CFOs are more optimistic about the future of the U.S. economy than they’ve been at any time this decade, according to a survey out this morning from Deloitte. The CFO quarterly optimism index hit its highest level since starting in 2010, and was up substantially from the fourth quarter. “This, by leaps and bounds, was the most optimistic survey, across many measures, that we have ever seen,” said Sanford Cockrell III, who heads Deloitte’s global CFO program.

And here’s the most interesting finding: CFOs say they plan to spend their tax windfalls mostly on higher investment in the U.S., as well as on R&D and higher wages.

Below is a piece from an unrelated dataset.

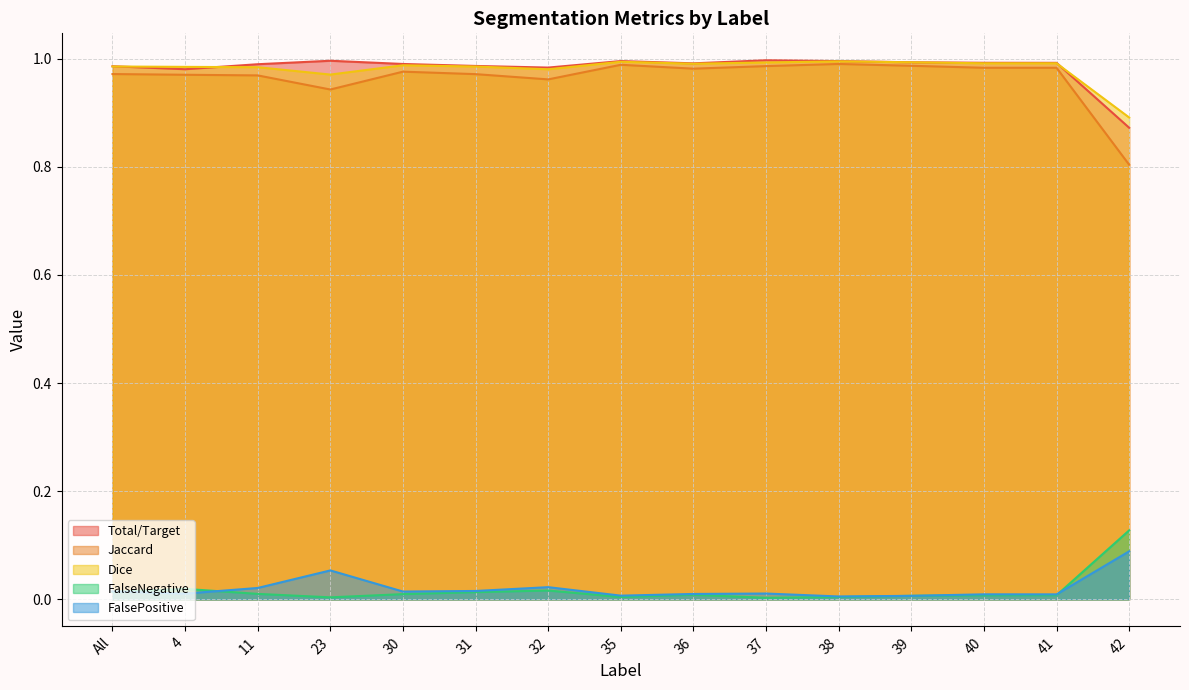

Where is the first local maximum for FalsePositive?

23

They expressed a strong bias toward revenue growth over cost reduction (64% vs. 18%), and an equally strong bias toward investing cash rather than returning it to shareholders (57% to 14%).

Critics of the corporate tax cut predicted the tax windfall would mostly go to fund share buybacks and dividends, citing studies of the 2004 tax break as precedent. Others argued the cut was badly timed from a macroeconomic perspective—providing a large dose of stimulus late in the business cycle, just as interest rates are rising and fears of overheating are emerging. And indeed, the CFOs surveyed cited “new concerns about rising government debt.”

But the survey results suggest that while the tax cut may have been badly timed from a macroeconomic perspective, it was well-timed from a microeconomic perspective. With the economy strong, confidence high, and labor markets tight, companies seem more willing to open their wallets—with increased domestic investment “far and away” the top expected use of repatriated taxes, and increased pay necessary in the growing competition for talent. “Companies have pent-up demand,” Cockrell said, “and a need to retool and spend money on capital projects.”

The survey respondents included 155 CFOs of North American companies, mostly with over $1 billion in revenues. The results were gathered Feb. 12-23, so before the most recent declines in the stock market and before the latest moves in the U.S.-China trade war.